I believe that the answer to the last question is "yes"; just as I have come to the conclusion that being healed means far more than being rid of one's disease. Indeed, I have started to consider the possibility a person can be healed despite the continuing existence of what most people would consider as ill-health.
Faith-healers have probably thought this all along. Often considered as charlatans or quacks, faith-healers use their skills to make people feel better. The operative word here is "feel". The child with an arthritic knee feels healthy because he has come to terms with the reality of living with a worn joint; he has come to consider that his disease is a normal part of him and thus, in his mind, he is healthy. Each year millions of people flock to Lourdes for precisely the same aim.
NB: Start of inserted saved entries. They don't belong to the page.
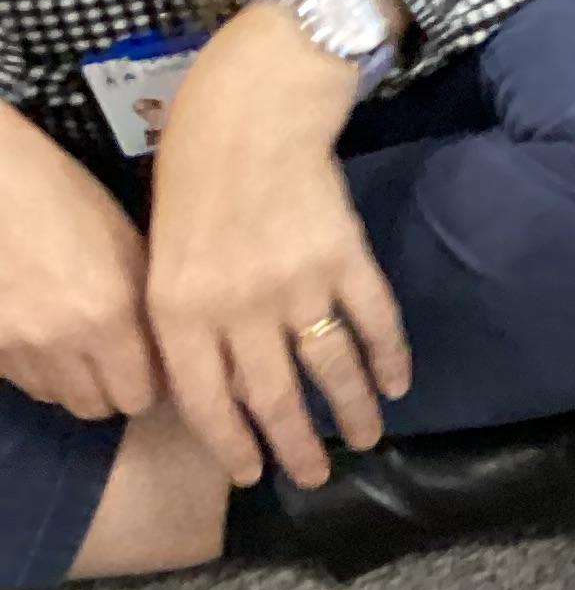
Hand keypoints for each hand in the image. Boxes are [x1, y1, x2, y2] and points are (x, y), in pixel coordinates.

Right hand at [0, 104, 159, 419]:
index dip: (149, 382)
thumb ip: (147, 309)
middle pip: (97, 407)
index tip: (151, 364)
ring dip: (69, 379)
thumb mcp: (126, 245)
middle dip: (111, 387)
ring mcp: (14, 345)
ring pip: (54, 396)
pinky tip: (36, 328)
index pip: (141, 397)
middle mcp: (62, 341)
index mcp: (110, 315)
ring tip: (72, 340)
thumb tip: (166, 356)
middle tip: (114, 357)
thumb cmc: (61, 195)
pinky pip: (17, 378)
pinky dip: (31, 365)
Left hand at [145, 4, 410, 489]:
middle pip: (274, 398)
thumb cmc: (196, 178)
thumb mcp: (163, 256)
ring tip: (364, 440)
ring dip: (351, 413)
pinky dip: (390, 357)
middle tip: (313, 477)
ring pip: (330, 369)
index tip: (252, 474)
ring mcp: (296, 283)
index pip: (207, 401)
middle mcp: (237, 305)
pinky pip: (374, 321)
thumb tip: (215, 389)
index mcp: (180, 308)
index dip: (232, 445)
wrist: (252, 111)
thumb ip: (185, 323)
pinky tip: (397, 382)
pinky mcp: (345, 257)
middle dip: (297, 448)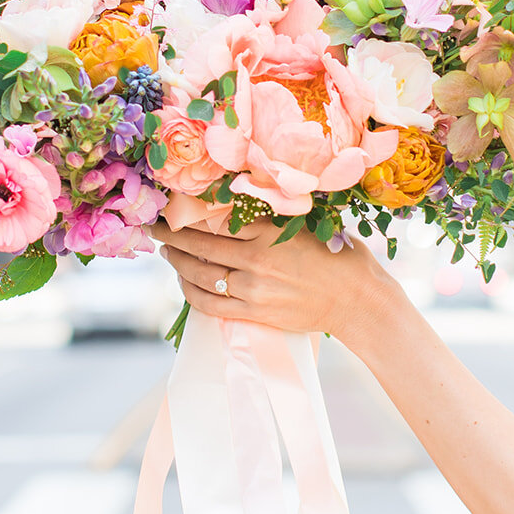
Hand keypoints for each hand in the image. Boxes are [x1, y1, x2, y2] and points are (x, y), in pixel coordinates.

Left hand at [151, 218, 398, 344]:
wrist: (359, 302)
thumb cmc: (341, 257)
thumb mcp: (311, 224)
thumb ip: (277, 216)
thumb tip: (244, 201)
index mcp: (272, 230)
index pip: (219, 217)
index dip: (191, 211)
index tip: (174, 205)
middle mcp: (257, 257)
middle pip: (200, 244)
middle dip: (172, 235)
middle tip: (155, 227)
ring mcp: (253, 288)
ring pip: (200, 273)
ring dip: (178, 262)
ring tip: (167, 252)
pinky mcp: (254, 313)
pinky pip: (209, 302)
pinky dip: (190, 291)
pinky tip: (184, 281)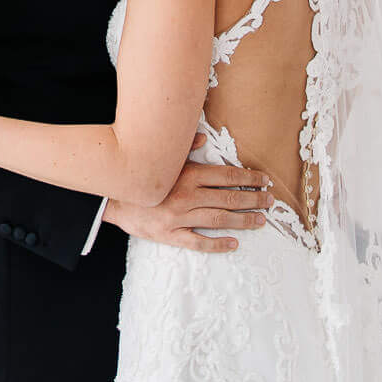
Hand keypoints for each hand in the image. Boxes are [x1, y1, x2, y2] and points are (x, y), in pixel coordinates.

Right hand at [104, 137, 269, 253]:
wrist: (111, 197)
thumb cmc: (141, 175)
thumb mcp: (162, 158)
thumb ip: (184, 148)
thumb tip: (203, 137)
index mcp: (188, 174)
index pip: (227, 175)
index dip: (248, 178)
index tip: (265, 180)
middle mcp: (187, 195)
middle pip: (229, 198)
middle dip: (253, 199)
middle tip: (270, 201)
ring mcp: (179, 216)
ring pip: (219, 219)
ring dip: (243, 220)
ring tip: (260, 221)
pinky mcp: (170, 234)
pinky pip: (197, 241)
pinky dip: (217, 243)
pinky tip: (233, 243)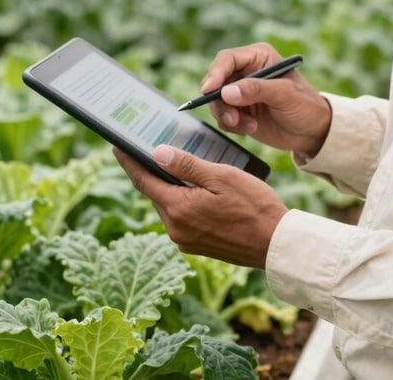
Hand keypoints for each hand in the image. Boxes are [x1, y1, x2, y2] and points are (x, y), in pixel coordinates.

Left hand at [114, 145, 286, 268]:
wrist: (275, 244)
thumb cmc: (254, 206)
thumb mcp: (222, 177)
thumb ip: (187, 166)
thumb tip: (157, 153)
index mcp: (178, 209)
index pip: (144, 180)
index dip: (129, 161)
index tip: (117, 146)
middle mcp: (176, 228)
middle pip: (155, 193)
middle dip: (151, 171)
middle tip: (149, 148)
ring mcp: (185, 240)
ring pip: (169, 205)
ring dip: (170, 186)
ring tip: (176, 165)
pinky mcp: (197, 246)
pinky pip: (182, 218)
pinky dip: (182, 200)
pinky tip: (196, 188)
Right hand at [202, 42, 331, 157]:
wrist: (312, 132)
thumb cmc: (305, 105)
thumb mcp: (284, 95)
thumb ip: (256, 90)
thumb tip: (226, 92)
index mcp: (258, 57)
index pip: (227, 59)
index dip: (215, 73)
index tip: (209, 90)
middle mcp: (246, 71)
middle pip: (216, 80)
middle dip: (220, 101)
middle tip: (232, 118)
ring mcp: (240, 91)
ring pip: (216, 101)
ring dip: (227, 116)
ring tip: (248, 126)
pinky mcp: (238, 110)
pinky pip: (222, 116)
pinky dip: (232, 125)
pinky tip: (251, 128)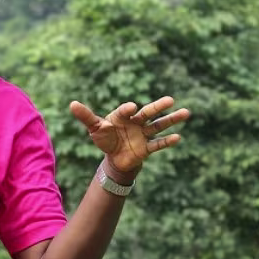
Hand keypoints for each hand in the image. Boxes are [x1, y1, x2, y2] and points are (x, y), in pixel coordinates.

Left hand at [68, 96, 189, 177]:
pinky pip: (158, 144)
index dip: (128, 109)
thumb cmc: (104, 139)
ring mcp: (143, 135)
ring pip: (159, 126)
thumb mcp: (94, 128)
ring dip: (171, 120)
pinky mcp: (147, 148)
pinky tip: (178, 137)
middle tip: (171, 100)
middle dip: (159, 107)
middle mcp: (136, 122)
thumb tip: (72, 103)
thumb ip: (86, 116)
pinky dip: (167, 142)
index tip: (132, 108)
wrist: (115, 158)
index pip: (126, 110)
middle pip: (149, 113)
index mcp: (123, 116)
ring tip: (186, 112)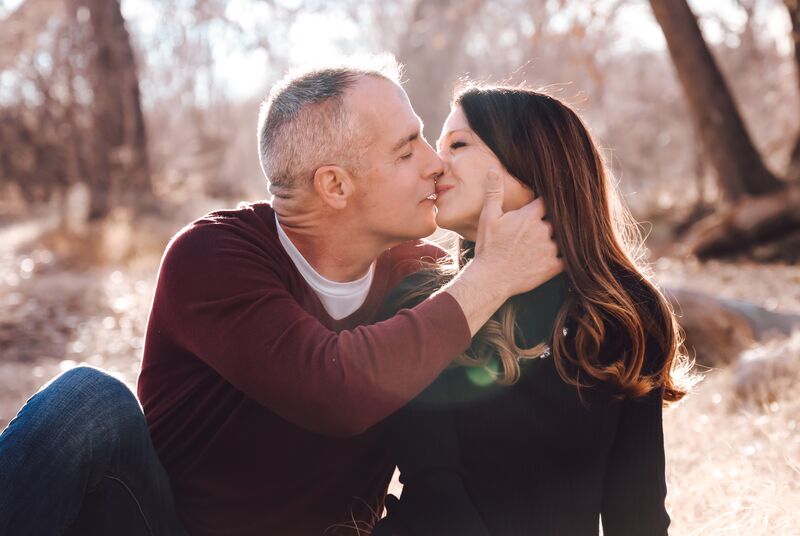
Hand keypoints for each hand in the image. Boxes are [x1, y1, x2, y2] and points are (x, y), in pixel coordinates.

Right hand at [473, 169, 563, 296]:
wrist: (490, 278)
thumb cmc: (488, 247)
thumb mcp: (488, 217)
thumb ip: (494, 193)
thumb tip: (493, 170)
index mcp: (530, 216)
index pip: (548, 201)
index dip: (547, 203)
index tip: (546, 205)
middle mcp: (543, 230)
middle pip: (557, 220)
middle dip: (553, 222)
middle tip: (547, 226)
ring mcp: (550, 249)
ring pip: (564, 238)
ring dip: (560, 239)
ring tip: (555, 241)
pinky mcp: (553, 266)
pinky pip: (569, 259)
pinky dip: (569, 258)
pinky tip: (566, 257)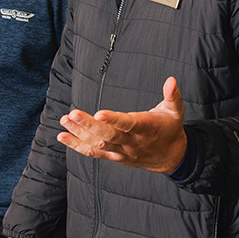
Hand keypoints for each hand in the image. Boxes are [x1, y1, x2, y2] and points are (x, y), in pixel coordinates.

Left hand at [57, 77, 188, 172]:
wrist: (170, 157)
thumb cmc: (170, 129)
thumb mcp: (176, 111)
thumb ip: (173, 96)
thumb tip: (171, 80)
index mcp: (146, 128)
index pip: (128, 124)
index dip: (114, 119)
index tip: (99, 112)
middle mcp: (132, 142)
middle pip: (108, 135)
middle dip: (89, 125)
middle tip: (73, 114)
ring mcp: (122, 150)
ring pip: (98, 144)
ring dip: (79, 133)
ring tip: (64, 121)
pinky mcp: (114, 156)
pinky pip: (94, 152)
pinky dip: (77, 146)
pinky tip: (63, 137)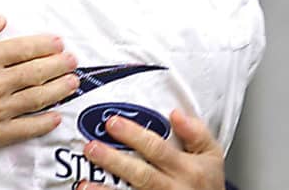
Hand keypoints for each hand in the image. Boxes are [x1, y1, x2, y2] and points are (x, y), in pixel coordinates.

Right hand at [0, 15, 78, 152]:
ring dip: (59, 90)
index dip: (46, 44)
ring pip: (38, 97)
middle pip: (37, 71)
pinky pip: (26, 127)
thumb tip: (1, 20)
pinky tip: (56, 116)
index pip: (25, 48)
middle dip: (59, 64)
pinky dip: (44, 122)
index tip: (59, 42)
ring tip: (72, 83)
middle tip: (72, 61)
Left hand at [77, 109, 224, 189]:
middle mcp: (174, 188)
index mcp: (187, 168)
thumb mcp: (211, 155)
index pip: (157, 149)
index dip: (134, 136)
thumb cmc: (206, 181)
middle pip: (141, 175)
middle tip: (91, 147)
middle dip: (114, 161)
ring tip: (85, 184)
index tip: (112, 122)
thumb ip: (196, 132)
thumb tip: (175, 113)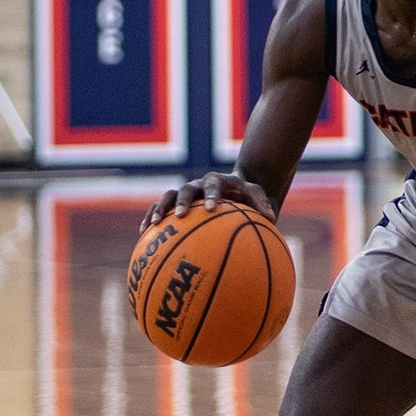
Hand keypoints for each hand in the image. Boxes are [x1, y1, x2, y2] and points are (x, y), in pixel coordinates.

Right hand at [142, 172, 273, 228]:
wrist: (236, 190)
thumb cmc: (249, 197)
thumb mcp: (259, 196)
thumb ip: (263, 204)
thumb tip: (271, 218)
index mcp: (218, 181)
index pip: (214, 184)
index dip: (212, 195)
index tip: (212, 208)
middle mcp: (199, 185)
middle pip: (186, 189)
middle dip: (182, 202)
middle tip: (180, 216)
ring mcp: (186, 194)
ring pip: (168, 197)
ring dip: (160, 209)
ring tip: (153, 225)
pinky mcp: (176, 204)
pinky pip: (161, 210)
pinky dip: (151, 218)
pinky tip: (143, 235)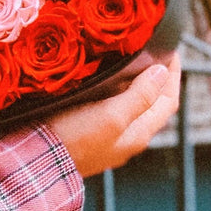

Very few people leave Lourdes without their disease; indeed the Roman Catholic Church has only officially recognised six such miracles. Nonetheless, many more people return home feeling better for their experience.
Perhaps healing is something we, as doctors and nurses, should be attempting more often in medicine, rather than trying to cure or just treat. We can only cure patients some of the time; but we can probably heal people on many more occasions.